GA & Comrel Manager PT Solusi Bangun Andalas, Tafaul Rijal (kelima kanan) bersama Sekda Kota Banda Aceh, Jalaluddin (keenam kanan), menyerahkan bantuan untuk warga terdampak banjir di Dusun Tanggul, desa Kuta Alam, Kecamatan Kuta Alam, Kota Banda Aceh yang diterima oleh tokoh masyarakat setempat pada Sabtu (29/11/2025).

Jakarta – PT Semen Indonesia (Persero) Tbk (SIG) mengerahkan kekuatan penuh melalui dua anak perusahaannya, PT Semen Padang dan PT Solusi Bangun Andalas (SBA), untuk mempercepat penanganan bencana banjir dan tanah longsor yang terjadi di Sumatra Barat, Aceh, dan Sumatra Utara pada akhir November 2025. Curah hujan ekstrem menyebabkan ribuan warga mengungsi, puluhan fasilitas umum rusak, dan menimbulkan korban jiwa.

Sebagai respons awal, SIG memobilisasi Tim Reaksi Cepat (TRC) Semen Padang yang bekerja bersama tim gabungan pemerintah untuk evakuasi warga, pemetaan lokasi bencana, serta identifikasi kebutuhan mendesak di lapangan.

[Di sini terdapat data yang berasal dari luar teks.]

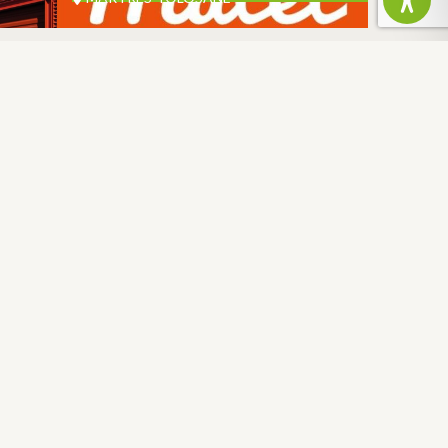
FRANCE
DEPARTMENT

Hingga Sabtu (29/11/2025), Semen Padang telah menyalurkan 1.600 paket sembako, terpal, hingga air mineral ke lima kecamatan terdampak di Kota Padang: Pauh, Koto Tengah, Nanggalo, Kuranji, dan Lubuk Kilangan.

Untuk memperkuat layanan darurat, perusahaan juga mendirikan Posko Satgas Bencana yang dilengkapi perangkat listrik, peralatan kebersihan, truk pengangkut air bersih, peralatan komunikasi, serta tim medis dari Semen Padang Hospital. Posko tersebut beroperasi di Kecamatan Pauh dan Kecamatan Palembayan, Kabupaten Agam. Di Palembayan, Semen Padang menyiapkan dapur umum untuk memenuhi kebutuhan konsumsi para pengungsi dan relawan.

Sementara itu di Aceh, SBA menyalurkan 738 paket bantuan ke enam kabupaten/kota, meliputi Banda Aceh, Lhokseumawe, Aceh Besar, Aceh Utara, Pidie Jaya, dan Bireuen. SIG juga tengah mempersiapkan penyaluran bantuan untuk wilayah terdampak di Sumatra Utara.

Direktur Utama SIG, Indrieffouny Indra, menyampaikan belasungkawa serta keprihatinan atas dampak bencana di sejumlah wilayah Sumatra. Ia menegaskan bahwa percepatan distribusi bantuan merupakan prioritas perusahaan sebagai bentuk kehadiran BUMN dalam situasi darurat.

“Kami terus mengoptimalkan pendistribusian bantuan secara merata dan tepat sasaran agar dapat meringankan beban para korban. Tim kami di lapangan terus berkoordinasi dengan pihak berwenang untuk memastikan seluruh bantuan tiba sesuai kebutuhan,” ujarnya.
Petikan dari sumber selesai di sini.